Uno degli obiettivi è proprio quello di scardinare lo stereotipo che “ingabbia” le persone con sessualità in una visione che le condanna ad essere eterni bambini, privi di desideri sessuali o comunque incapaci di gestire tali pulsioni in maniera adeguata
Secondo quanto proposto nel progetto proposto dal Comitato LoveGiver l’assistente affettivo-sessuale, in base alla propria formazione, sensibilità e disponibilità potrebbe contribuire a far ri-scoprire tre dimensioni dell’educazione sessuale. Ludica, per scoprire il proprio corpo. Relazionale, per scoprire il corpo dell’altro. Etica, per scoprire il valore della corporeità
Quando si parla della possibilità concreta, secondo quanto ribadisce Tania Sabatino, di “giocarsi” la propria partita esistenziale, anche potendo esprimere e sviluppare la propria dimensione affettiva e sessuale, si parla della possibilità reale di partecipazione sociale e dell’effettivo esercizio del diritto di cittadinanza.

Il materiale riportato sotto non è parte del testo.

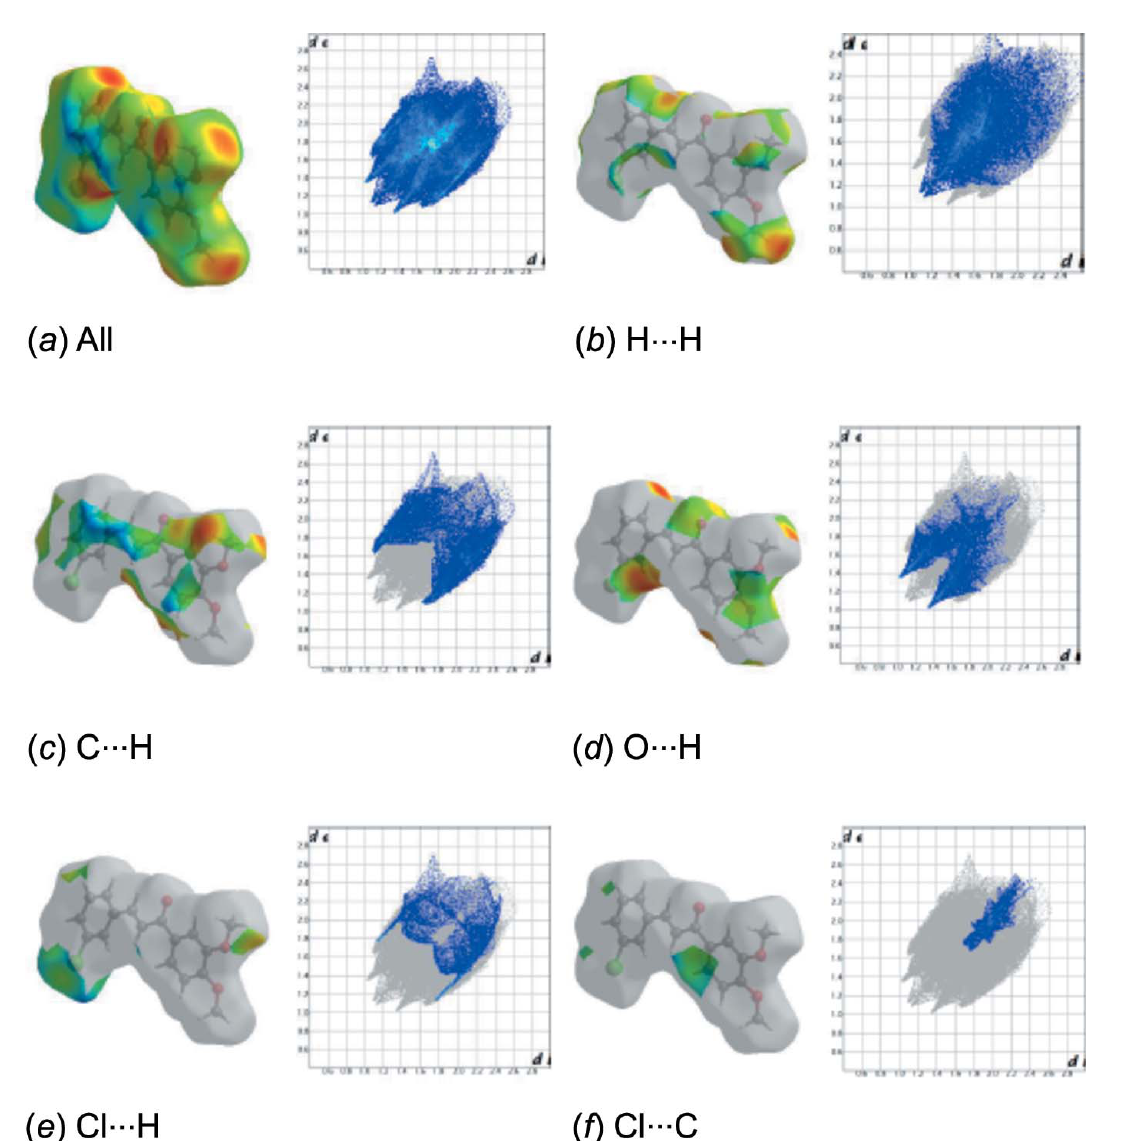
Figure 5 The two-dimensional fingerprint plots of the title compound, showing ( a ) all interactions, and delineated into ( b ) H (cid:3)(cid:3)(cid:3) H, ( c ) C (cid:3)(cid:3)(cid:3) H, ( d ) O (cid:3)(cid:3)(cid:3) H, ( e ) Cl (cid:3)(cid:3)(cid:3) H and ( f ) Cl (cid:3)(cid:3)(cid:3) C interactions [ d e and d i represent the distances from a point on the Hirshfeld surface to the nearest atoms outside (external) and inside (internal) the surface, respectively].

In senso più ampio, dunque, non si può non ricollegare il tema dell’espressione affettivo sessuale, negli imprescindibili presupposti e nelle inevitabili conseguenze, a quello della realizzazione di percorsi di integrazione sociale, da rendere possibili non solo a livello formale, a parole, ma anche nei fatti, sul piano concreto e pratico.
“La sessualità è anche un bisogno esistenziale – si legge in una nota di Paolo Valerio, direttore del Centro SInAPSi (Servizi per l’Inclusione Attiva e Partecipata degli Studenti) dell’Università degli Studi Federico II – certamente connotato da una particolarità: quando non si può realizzare in maniera autonoma, come nel caso di alcune gravi forme di disabilità, richiede necessariamente la partecipazione attiva di un’altra persona, ed ecco che inevitabilmente si instaura una relazione interpersonale, intima che, nel caso di una persona con disabilità, rischia, sia pure involontariamente, di trasformarsi in relazione affettiva unilaterale e non corrisposta. Probabilmente, se vogliamo parlare di inclusione delle persone con disabilità, sarebbe auspicabile favorire, accanto ai percorsi legislativi come quello delineato nella proposta di legge per favorire l’assistenza sessuale, anche percorsi di educazione verso la non discriminazione anche sotto il profilo affettivo”.